Taking part in the 1928 King's Cup race was the Parnall Imp G-EBTE, seen here at Hamble on July 21, 1928. It was flown in the race by Flt Lt D. W, Bonham Carter and placed eighth.
The ill-fated Westland Widgeon G-EBPW during its visit to the Hampshire Air Pageant at Hamble on May 15, 1927. On June 6 this aircraft collided with a Blackburn Bluebird at the Bournemouth air races killing both pilots. The pilot of the Bluebird, W. H. Longton, gave P. T. Capon his first flight.
Another service visitor to Hamble, on March 9, 1927, was the Fairey Fox, J7948. This two-seat day bomber was powered by the 480 h.p. Curtiss D.12 Felix engine and had a top speed of 156 m.p.h. at sea level. One Vickers gun fired forward and a Lewis gun covered the tail. Normal bomb load was 460lb.
Also competing in the 1928 King's Cup race, and seen here at Hamble, was the racy Blackburn Lincock I G-EBVO. This single-seat fighter was powered by one 240 h.p. Armstrong Siddeley Lynx IV and was built at Brough in 1928.
A visitor to Hamble on May 15, 1927 was the D.H.37A G-EBDO which arrived to attend the Hampshire Air Pageant. Named Lois, the D.H.37A was powered by a 300 h.p. A.D.C. Nimbus engine. G-EBDO crashed at Bournemouth three weeks after this picture was taken. The only other D.H.37, G-AUAA was sold to Australia.
Seen on Hamble's slipway in May 1928 is the Gloster Goring seaplane, J8674, a two-seat day bomber/torpedo biplane powered by one 425 h.p. Bristol Jupiter VI engine.
The photograph shows the Parnall Plover N9708 outside the Avro works at Hamble during a visit in April 1928. The Plover was a single seat carrier-borne fighter, available in both land plane and seaplane form, powered by a 435 h.p. Bristol Jupiter IV engine. Service aircraft were often flown into Hamble by senior rank pilots for works conferences on new Avro designs or perhaps for a weekend in Hampshire to “get away from it all”!
The Bristol Type 101 G-EBOW two seat fighter seen during the King’s Cup Air Race, July 21, 1928 which was staged through Hamble that year. G-EBOW came second in the race and was flown by C. F. Uwins at an average speed of 160 m.p.h. The engine was a 450 h.p. Bristol Jupiter VI but later the aircraft became the testbed for the 485 h.p. Bristol Mercury II. G-EBOW was destroyed when it broke up in mid-air on November 29, 1929.

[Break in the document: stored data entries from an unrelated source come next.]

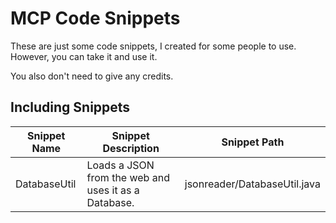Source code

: # MCP Code Snippets
These are just some code snippets, I created for some people to use.
However, you can take it and use it.

You also don't need to give any credits.

## Including Snippets

Snippet Name | Snippet Description | Snippet Path
-------------|---------------------|-------------
DatabaseUtil | Loads a JSON from the web and uses it as a Database. | jsonreader/DatabaseUtil.java
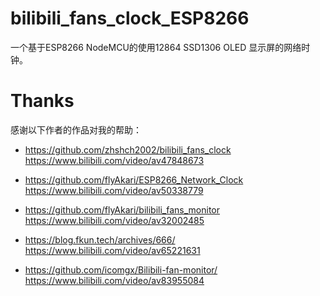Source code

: # bilibili_fans_clock_ESP8266
一个基于ESP8266 NodeMCU的使用12864 SSD1306 OLED 显示屏的网络时钟。 
# Thanks
感谢以下作者的作品对我的帮助：
* https://github.com/zhshch2002/bilibili_fans_clock		  https://www.bilibili.com/video/av47848673

* https://github.com/flyAkari/ESP8266_Network_Clock	    https://www.bilibili.com/video/av50338779

* https://github.com/flyAkari/bilibili_fans_monitor		  https://www.bilibili.com/video/av32002485

* https://blog.fkun.tech/archives/666/			            https://www.bilibili.com/video/av65221631

* https://github.com/icomgx/Bilibili-fan-monitor/		    https://www.bilibili.com/video/av83955084
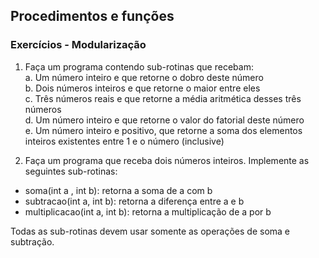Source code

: <h2> Procedimentos e funções </h2>
<h3> Exercícios - Modularização </h3>


1. Faça um programa contendo sub-rotinas que recebam: </br>
a. Um número inteiro e que retorne o dobro deste número </br>
b. Dois números inteiros e que retorne o maior entre eles </br>
c. Três números reais e que retorne a média aritmética desses três números </br>
d. Um número inteiro e que retorne o valor do fatorial deste número </br>
e. Um número inteiro e positivo, que retorne a soma dos elementos inteiros existentes entre 1 e o número (inclusive) </br>

2. Faça um programa que receba dois números inteiros. Implemente as seguintes sub-rotinas: </br>
* soma(int a , int b): retorna a soma de a com b </br>
* subtracao(int a, int b): retorna a diferença entre a e b </br>
* multiplicacao(int a, int b): retorna a multiplicação de a por b </br>

Todas as sub-rotinas devem usar somente as operações de soma e subtração. </br>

The D.H.60X Moth prototype, G-EBQH, powered by a 90 h.p. A.D.C. Cirrus III engine, dropped into Hamble during the 1928 King’s Cup race, July 20/1, piloted by Capt Geoffrey de Havilland, seen in the cockpit. The D.H.60X was placed seventh. The X stood for experimental and the Cirrus engine's mountings were lowered and the airframe considerably modified internally.